Elaine Tavares, Palavras Insurgentes
De fato, por aqui, pelo menos por agora, não vivemos uma guerra de verdade, com bombas explodindo casas e gente matando gente sem qualquer razão plausível. Mas, é certo que nesse nosso mundo estranho, das grandes cidades, temos muitos espaços em que a violência institucional é pão comido, realidade cotidiana, tão cruel quanto a realidade de uma guerra. As balas estouram nas casas e as pessoas morrem como moscas. E, a dita sociedade, de modo geral, vai se acostumando a essas cenas, como se elas se naturalizassem.

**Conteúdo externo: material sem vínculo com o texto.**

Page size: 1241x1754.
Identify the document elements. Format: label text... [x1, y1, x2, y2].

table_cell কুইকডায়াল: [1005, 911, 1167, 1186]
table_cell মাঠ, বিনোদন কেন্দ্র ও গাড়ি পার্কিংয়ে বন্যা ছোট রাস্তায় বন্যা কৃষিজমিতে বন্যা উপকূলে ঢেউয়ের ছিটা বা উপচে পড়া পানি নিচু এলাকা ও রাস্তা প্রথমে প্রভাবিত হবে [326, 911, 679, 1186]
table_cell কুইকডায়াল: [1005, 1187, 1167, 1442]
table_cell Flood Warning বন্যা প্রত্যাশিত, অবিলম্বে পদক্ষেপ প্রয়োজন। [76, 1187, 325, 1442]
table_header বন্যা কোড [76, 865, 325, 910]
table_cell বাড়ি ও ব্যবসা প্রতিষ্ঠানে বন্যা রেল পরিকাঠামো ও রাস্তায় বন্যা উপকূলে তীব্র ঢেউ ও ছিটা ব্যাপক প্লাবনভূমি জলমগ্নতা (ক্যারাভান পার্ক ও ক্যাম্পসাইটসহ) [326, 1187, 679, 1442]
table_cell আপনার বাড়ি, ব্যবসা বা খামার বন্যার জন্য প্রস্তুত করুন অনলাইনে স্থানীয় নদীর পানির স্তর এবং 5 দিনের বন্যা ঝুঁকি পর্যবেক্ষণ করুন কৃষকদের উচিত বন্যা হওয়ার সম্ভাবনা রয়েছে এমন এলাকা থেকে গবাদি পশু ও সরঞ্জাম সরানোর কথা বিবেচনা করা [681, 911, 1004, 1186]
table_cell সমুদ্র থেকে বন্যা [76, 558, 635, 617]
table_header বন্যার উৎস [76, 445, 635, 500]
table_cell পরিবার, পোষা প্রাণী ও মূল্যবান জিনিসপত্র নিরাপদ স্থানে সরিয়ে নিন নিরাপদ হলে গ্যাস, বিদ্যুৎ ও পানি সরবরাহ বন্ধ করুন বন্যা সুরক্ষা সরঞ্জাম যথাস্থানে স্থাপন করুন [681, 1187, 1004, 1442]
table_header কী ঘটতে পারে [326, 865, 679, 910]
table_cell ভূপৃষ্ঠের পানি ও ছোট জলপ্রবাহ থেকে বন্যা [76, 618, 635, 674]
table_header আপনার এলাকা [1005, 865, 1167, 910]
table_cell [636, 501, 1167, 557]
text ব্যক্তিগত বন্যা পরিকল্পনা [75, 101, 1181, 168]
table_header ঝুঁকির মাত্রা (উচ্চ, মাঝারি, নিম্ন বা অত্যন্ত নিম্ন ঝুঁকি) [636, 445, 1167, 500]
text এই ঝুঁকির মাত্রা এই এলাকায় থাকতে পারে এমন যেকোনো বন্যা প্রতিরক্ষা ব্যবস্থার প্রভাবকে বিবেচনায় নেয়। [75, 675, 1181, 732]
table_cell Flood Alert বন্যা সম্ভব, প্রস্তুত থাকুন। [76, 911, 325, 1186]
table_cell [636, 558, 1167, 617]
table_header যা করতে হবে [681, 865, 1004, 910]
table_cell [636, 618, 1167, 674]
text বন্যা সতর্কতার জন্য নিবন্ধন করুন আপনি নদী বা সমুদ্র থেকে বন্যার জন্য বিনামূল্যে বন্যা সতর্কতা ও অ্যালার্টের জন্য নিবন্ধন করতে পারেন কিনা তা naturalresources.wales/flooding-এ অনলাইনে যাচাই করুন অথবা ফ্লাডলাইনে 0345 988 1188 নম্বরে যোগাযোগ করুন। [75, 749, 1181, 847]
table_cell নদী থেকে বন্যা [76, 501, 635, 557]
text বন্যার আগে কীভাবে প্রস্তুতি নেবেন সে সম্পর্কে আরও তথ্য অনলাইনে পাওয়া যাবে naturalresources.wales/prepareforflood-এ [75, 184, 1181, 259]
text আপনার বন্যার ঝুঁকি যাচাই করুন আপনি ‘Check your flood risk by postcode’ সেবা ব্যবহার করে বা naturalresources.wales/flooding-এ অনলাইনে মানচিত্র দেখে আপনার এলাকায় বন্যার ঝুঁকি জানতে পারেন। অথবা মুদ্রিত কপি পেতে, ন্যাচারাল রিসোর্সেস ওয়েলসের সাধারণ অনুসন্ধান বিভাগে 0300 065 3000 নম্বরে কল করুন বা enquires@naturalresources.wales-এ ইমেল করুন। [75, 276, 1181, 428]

Assim, de repente, uma chacina num bairro qualquer da grande São Paulo passa a ser só uma notícia na TV. Negros e pobres, “potencialmente marginais”, nada de mais.
Então alguém mata um leão e o mundo se comove. Porque, afinal, parece tão selvagem que exista quem cace bichos só por prazer. Aí se produzem campanhas e vertem-se lágrimas. Mas, em alguns dias, tudo passa e já uma outra sensação assoma no mundo do espetáculo. A vida e sua capacidade de rearticulação.
Na África, fanáticos sequestram meninas e as convertem em escravas sexuais. Na Turquia, estupram e torturam mulheres para que elas aprendam a não se insurgir contra o terror. Na Palestina, soldados armados sequestram e machucam crianças. E tudo vai passando na tela, como um filme B, incompreensível e avassalador. É como se fosse calejando a dor e ela já não mais doesse.
Nos países cobiçados pelos Estados Unidos, guerras vão sendo semeadas, grupos de fanáticos são incentivados e armados. E eles decepam cabeças, afogam pessoas, queimam-nas vivas, usam todos os requintes de crueldade para matar. Mas, tudo bem, são apenas os “loucos” dos árabes. Até que um europeu ou um americano morre e então, venha nova comoção mundial, que também passa em alguns dias.
Agora, a TV nos empurra goela abaixo as dolorosas cenas das famílias em fuga, querendo entrar na Europa, escapando do terror do oriente. Milhares morrendo afogados, sem que ninguém os queira ajudar. Milhares buscando uma chance de manter vivos os filhos, sendo empurrados de volta para a morte. Não pode entrar. Erguem-se muros e cercas. A Europa branquinha não quer confusão. Pode causar confusão, mas não a quer nos seus quintais.
E então aquela cena, vista até a exaustão, de um menininho morto, na beira do mar, perdido para sempre da chance de seguir em frente. Um a mais, dos tantos milhares que vão ficando pelo caminho na fuga desnorteada. Ah, que mundo opaco, sem maravilhas…
Não, não dá para dormir. Não dá para seguir como se nada fosse. Somos responsáveis também, de alguma forma. E o que fazer? Como proteger os meninos das favelas brasileiras, as mulheres da Nigéria, as curdas, os haitianos, os sírios, as afegãs, iraquianas, os indígenas brasileiros e equatorianos? Como parar o terror? Como impedir que mais meninos cheguem mortos à praia? Não sei!
Seguimos por aí, travando a luta por um mundo justo, de riquezas repartidas, mas parece tão pouco, e, às vezes, tão inútil. E fica essa dor profunda, martelando, esse medo infinito de ver a humanidade perdida de si mesma. Quantos muros ainda ergueremos? Quando aprenderemos a amar, de verdade, sem medidas? Quando entenderemos que a vida é um presente e todos têm o direito de desfrutar do jardim? Quando destruiremos esse sistema perverso no qual para que um viva outro tenha de morrer? Quando quebraremos as correntes e viveremos em paz?
Não há respostas e essa é uma crônica louca, um grito de dor. Porque não dá para ser diferente! Não tem pé, não tem cabeça, só tem coração.